The British played that game in WW I with Turkey. Churchill saw his biggest defeat.

The Chinese do not expect a walk in the park. They could lose 500k men with that plan. Besides it is bad for business. The west would need automatically shun their economy like we are Russia’s. Meaning Chinese people might starve. Seriously.

I get you live in fear but that is not going to happen. Meanwhile US policy makers are not living in fear. Hopefully, talk about kneejerk stuff. This is not 1950 Korea.

Even getting 1 million Chinese kids with cellphones to line up for such orders would be amusing. The parents would scream bloody murder.

2 Likes

Goofy,

The big reason there will be no war between Taiwan and China…

The Russians are confused when they say Ukrainians are their people. Meaning Putin can order the killings of Ukrainians because Ukrainians are not Russians.

You have to hate your enemy to kill him as a soldier.

The Chinese can not order a war with Chinese people.

It could be seen as a civil war, but there is no morality in it like the US Civil War. It could be seen as a power grab. It is seen as a power grab by some but not clearly a majority. It is an older power grab that is grandfathered in. It does not threaten to topple Beijing. And that is why it would not be a war of morality for Beijing.

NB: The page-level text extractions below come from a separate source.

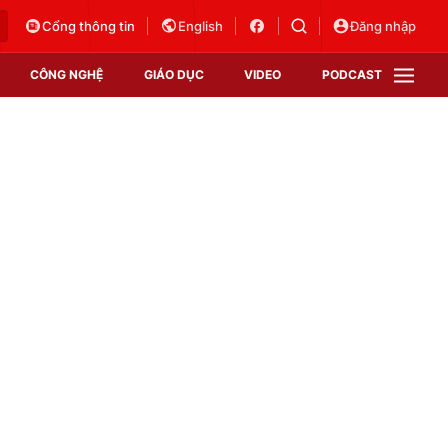
Cổng thông tin
English
Đăng nhập
CÔNG NGHỆ
GIÁO DỤC
VIDEO
PODCAST
VTV Money
VTV Thể thao
VTV Sức khoẻ
Bất động sản
Thị trường 24h
Tấm lòng Việt
Vươn mình bằng AI
VTV4
VTV8
VTV9
Lịch phát sóng
Giao lưu trực tuyến
Sự kiện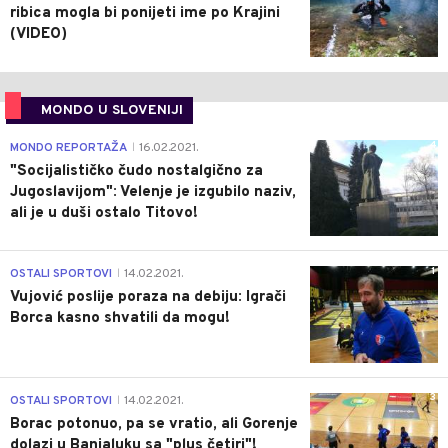
ribica mogla bi ponijeti ime po Krajini
(VIDEO)
MONDO U SLOVENIJI
4
MONDO REPORTAŽA
16.02.2021.
|
"Socijalističko čudo nostalgično za
Jugoslavijom": Velenje je izgubilo naziv,
ali je u duši ostalo Titovo!
1
OSTALI SPORTOVI
14.02.2021.
|
Vujović poslije poraza na debiju: Igrači
Borca kasno shvatili da mogu!
3
OSTALI SPORTOVI
14.02.2021.
|
Borac potonuo, pa se vratio, ali Gorenje
dolazi u Banjaluku sa "plus četiri"!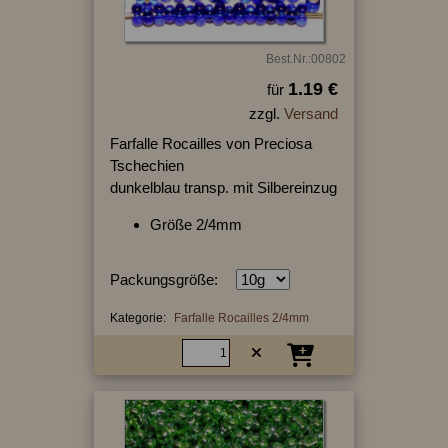
Best.Nr.:00802
1.19 €
für
zzgl.
Versand
Farfalle Rocailles von Preciosa
Tschechien
dunkelblau transp. mit Silbereinzug
Größe 2/4mm
Packungsgröße:
Kategorie:
Farfalle Rocailles 2/4mm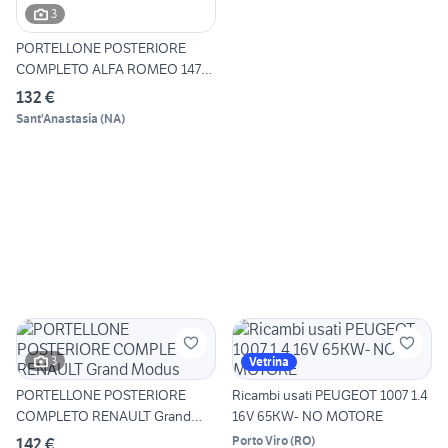
3
PORTELLONE POSTERIORE
COMPLETO ALFA ROMEO 147
Seri
132 €
Sant'Anastasia
(
NA
)
3
Vetrina
PORTELLONE POSTERIORE
Ricambi usati PEUGEOT 1007 1.4
COMPLETO RENAULT Grand
16V 65KW- NO MOTORE
Modus
Porto Viro
(
RO
)
142 €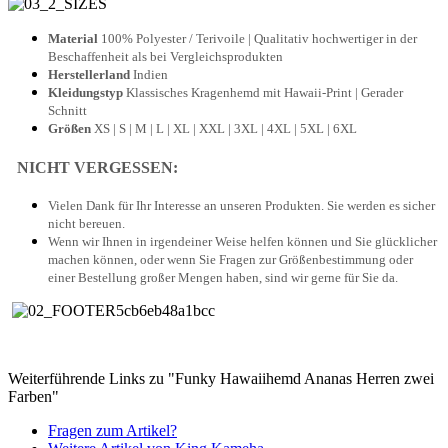
Material
100% Polyester / Terivoile | Qualitativ hochwertiger in der
Beschaffenheit als bei Vergleichsprodukten
Herstellerland
Indien
Kleidungstyp
Klassisches Kragenhemd mit Hawaii-Print | Gerader
Schnitt
Größen
XS | S | M | L | XL | XXL | 3XL | 4XL | 5XL | 6XL
NICHT VERGESSEN:
Vielen Dank für Ihr Interesse an unseren Produkten. Sie werden es sicher
nicht bereuen.
Wenn wir Ihnen in irgendeiner Weise helfen können und Sie glücklicher
machen können, oder wenn Sie Fragen zur Größenbestimmung oder
einer Bestellung großer
Mengen haben, sind wir gerne für Sie da.
Weiterführende Links zu "Funky Hawaiihemd Ananas Herren zwei
Farben"
Fragen zum Artikel?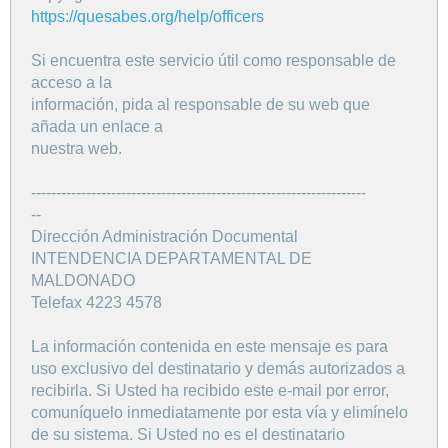
https://quesabes.org/help/officers
Si encuentra este servicio útil como responsable de
acceso a la
información, pida al responsable de su web que
añada un enlace a
nuestra web.
-------------------------------------------------------------------
--
Dirección Administración Documental
INTENDENCIA DEPARTAMENTAL DE
MALDONADO
Telefax 4223 4578
La información contenida en este mensaje es para
uso exclusivo del destinatario y demás autorizados a
recibirla. Si Usted ha recibido este e-mail por error,
comuníquelo inmediatamente por esta vía y elimínelo
de su sistema. Si Usted no es el destinatario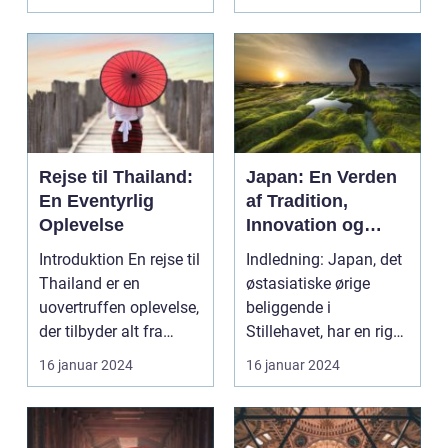
uforglemmeli...
Rejse til Thailand:
Japan: En Verden
En Eventyrlig
af Tradition,
Oplevelse
Innovation og
Skønhed
Introduktion En rejse til
Indledning: Japan, det
Thailand er en
østasiatiske ørige
uovertruffen oplevelse,
beliggende i
der tilbyder alt fra
Stillehavet, har en rig
smukke strand...
og fascinerende kult...
16 januar 2024
16 januar 2024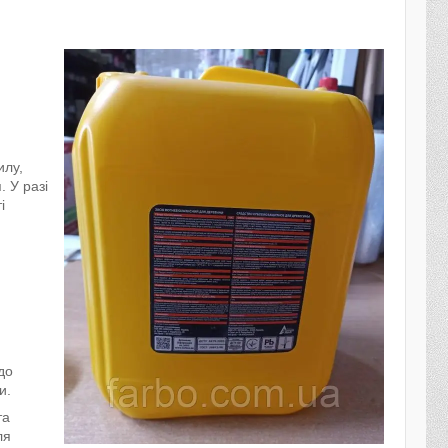
илу,
 У разі
і
до
и.
та
ля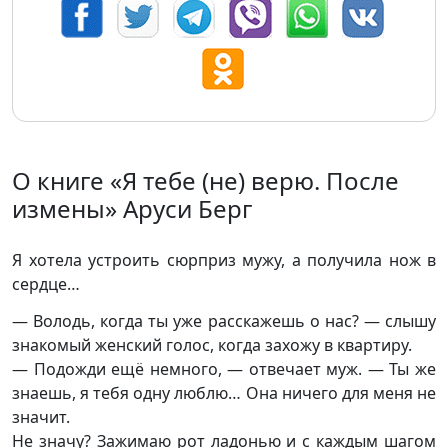
О книге «Я тебе (не) верю. После
измены» Аруси Берг
Я хотела устроить сюрприз мужу, а получила нож в
сердце…
— Володь, когда ты уже расскажешь о нас? — слышу
знакомый женский голос, когда захожу в квартиру.
— Подожди ещё немного, — отвечает муж. — Ты же
знаешь, я тебя одну люблю… Она ничего для меня не
значит.
Не значу? Зажимаю рот ладонью и с каждым шагом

The communists can not rationalize killing the Taiwanese.

Human beings kill non stop all the time. If Taiwan were going to be at war over its circumstances it would have happened.

We can attack Cuba at any time. What are the odds? We just talk a big game and let it go. We do not trade with Cuba, but China and Taiwan are in bed together making billions in trade. China even gets around some of the tariffs shipping through Taiwan. There are mainland Chinese illegally here that came with Taiwan’s assistance.

Your worries are not going to be realized.

2 Likes

China has decided to protect its population from infection, regardless of the cost or inconvenience.

But this isn’t at all true. For example, China insists on using their “homebrew” vaccine that is about ~65% effective rather than using the Moderna or Prizer one that is 90+% effective.

And as far as inconvenience, it may be just the opposite. China may be using Covid as a convenient way to suppress the people from revolting against various economic issues (mostly related to housing, and lack of progress regarding funding and delivery and mortgage payments).

6 Likes

Mark,

That is really a very good analysis of why.

A thing to look for prior to any Chinese action on Taiwan is action to weaken the US before hand.

One possible way is to attack the US dollar. China has a lot of US debt, they could also set up other trading regimes with SDR’s etc.

Can they do this? I don’t really know enough about capital markets to say.

But one thing is for sure if the US dollar collapses it will take decades to recover.

China has a lot of US debt,

Instead of me making the true statement and then being told “link”?

I will ask for the link?

I have heard this at any bar in the country. It is not true. So link please?

I am talking in proportion to outstanding US debt. Nothing to do with the trade balance.